Dernière page admirable d’un portrait merveilleux, et, comme je l’ai dit tout d’abord, d’une réalité absolue. Pas un trait qui donne à Mme Arnoux le moindre faux air romanesque, romantique, « lyrique », comme dit Flaubert. Mme Arnoux n’est pas éloquente, elle n’est pas spirituelle, elle n’a pas d’attitude, elle ne parle jamais du devoir, elle parle à peine de son amour. Elle est bonne petite bourgeoise de la tête aux pieds. Elle est la simplicité même. Nous l’avons tous rencontrée, tous vue passer près de nous, et probablement jugée insignifiante. Seulement elle est de nature droite, d’imagination calme, respectueuse de soi sans admiration pour elle-même ; profondément aimante, et tout cela fait, en toute simplicité, un personnage charmant et presque héroïque. Pour mesurer la différence et des conceptions et des procédés, songez à la femme honnête du Lis dans la vallée, de Balzac, Mme de Mortsauf, et voyez comme le romantisme et le mauvais goût de Balzac ont gâté un beau portrait. Jamais Flaubert n’a eu le sens du vrai plus vif et le goût plus sûr que dans le portrait de Mme Arnoux.

◇ ◇ ◇ ◇ ◇ ◇ ◇

Consignes =>
A – Dans le passage sur Mme Arnoux, à quel personnage de Balzac l'auteur la compare-t-il ?
B – Donnez la suite du passage sur Mme Arnoux en reprenant après sa dernière phrase.
Les enregistrements forment un matériau distinct du passage sur Mme Arnoux.

◇ ◇ ◇ ◇ ◇ ◇ ◇

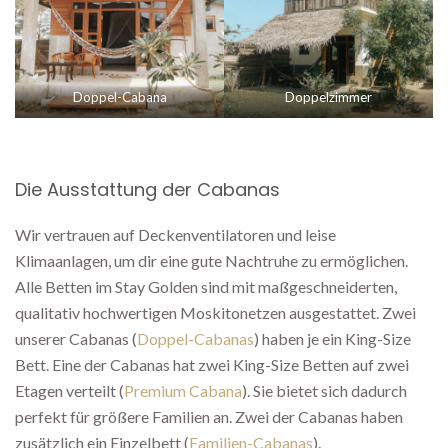
Doppel-Cabana
Doppelzimmer
Die Ausstattung der Cabanas
Wir vertrauen auf Deckenventilatoren und leise
Klimaanlagen, um dir eine gute Nachtruhe zu ermöglichen.
Alle Betten im Stay Golden sind mit maßgeschneiderten,
qualitativ hochwertigen Moskitonetzen ausgestattet. Zwei
unserer Cabanas (
Doppel-Cabanas
) haben je ein King-Size
Bett. Eine der Cabanas hat zwei King-Size Betten auf zwei
Etagen verteilt (
Premium Cabana
). Sie bietet sich dadurch
perfekt für größere Familien an. Zwei der Cabanas haben
zusätzlich ein Einzelbett (
Familien-Cabanas
).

◇ ◇ ◇ ◇ ◇ ◇ ◇

Réponses par consigne =>
A – À Mme de Mortsauf, la femme honnête du Lis dans la vallée.

B –
Frédéric Moreau est le type du petit bourgeois assez bien doué, assez intelligent, de quelque distinction naturelle, de bonne éducation, et absolument dénué de toute force de caractère. Il est « l’homme de toutes les faiblesses », comme dit Flaubert, un peu trop tard peut-être, au cours du roman. Il est l’homme qui « se promet tous les soirs d’être hardi » et qui se promet tous les matins d’être quelque chose. Il est doué d’une merveilleuse inaptitude à l’action. Être mou et veule, il aurait quelque trait de ressemblance avec Bovary. Seulement, ayant un peu d’intelligence et l’imagination, c’est un inactif agité, et il est inactif dans l’agitation, comme Bovary est inactif dans les torpeurs de l’habitude. Du reste être passif, lui aussi, et qui dépend de ses amis, de ses maîtresses, de ses relations, des circonstances, et de tout, excepté de lui-même. C’est merveille comme il fait le propos d’être philosophe sous l’influence d’un ami, journaliste à l’instigation d’un autre, homme politique sous l’impulsion des événements de 48 ; comme il prête à l’un, promet à l’autre, donne à celui-ci la somme qu’il a mise en réserve pour celui-là, et s’aperçoit seulement à cinquante ans qu’il a vécu en zigzag et qu’il était né avec la vocation impérieuse de ne rien faire.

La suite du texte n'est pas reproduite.